Provided passage -
Every time I speak with a muslim they are quick to say that the Bible is corrupted; and if anything they are better followers of Jesus' teachings then the Christians.
Somehow, there's something I do not understand. The bible is made up of 66 books written by many different authors over a period of several hundred years in between each revelation; although the New testament had many books in a shorter period of time. All which are inspired by God and written during the lifetime of the prophets and yet there is no contradiction between the Old Testament and the New Testament.
Consider the New Testaments which was written by Eyewitnesses during the same lifetime of Jesus Christ and his disciples thereby qualifying the text as biographies and autobiographies versus the oral tradition of the Quran and Hadith which was only put into paper after for more than 100 years later.

What you should do -
Carry on the post comparing the Bible with the Quran and Hadith, picking up after its last sentence.

Provided data -
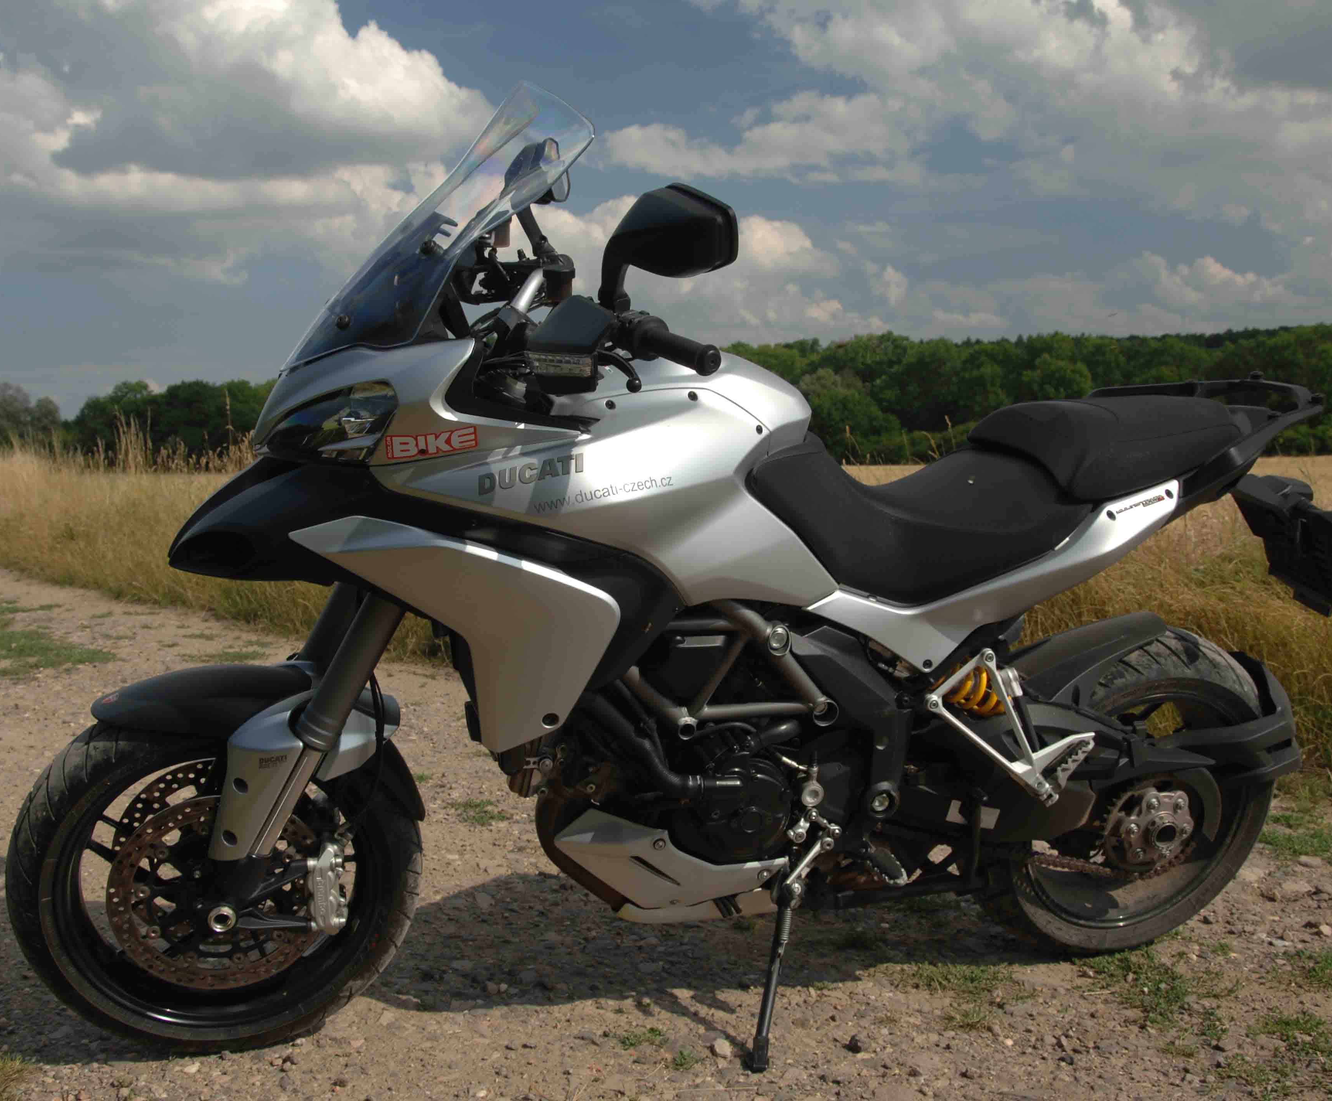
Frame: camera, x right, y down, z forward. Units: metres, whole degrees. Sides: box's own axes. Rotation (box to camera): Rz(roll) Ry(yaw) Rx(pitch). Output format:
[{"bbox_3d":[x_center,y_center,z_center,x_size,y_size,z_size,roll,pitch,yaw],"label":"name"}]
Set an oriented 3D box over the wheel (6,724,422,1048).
[{"bbox_3d":[-0.657,0.480,2.258,0.600,0.600,0.130,0,18,-14],"label":"wheel"}]

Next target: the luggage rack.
[{"bbox_3d":[0.913,-0.194,2.526,0.350,0.140,0.310,-6,22,-16],"label":"luggage rack"}]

Result of this task -
I am sure we all have played this social game "whispering" or telephone game. The oral transmission game where the first person makes a statement to another person and this person then repeats the statement to another and so on; we all know that if I said "Jane had a small zit on her forehead" eventually after the message had passed on to more than 20 to 30 people chaining one after another the message I might most likely get back is that "Jane had a serious case of acne all over her head."
Comparing to a passage I read in "The Case For the Real Jesus" by Lee Strobel, The Telephone Game and Snoopy on a particular simulation of reliability of textual criticism whereby students plays the role of a scribe who attempts to reconstruct ancient text from copies of whereby some of the copies have mistakes copied intentionally or unintentionally. Eventually the result of the experiment most of the students is able to reconstruct the messages to get the core meaning, although it may be paraphrase; but the meaning was unchanged.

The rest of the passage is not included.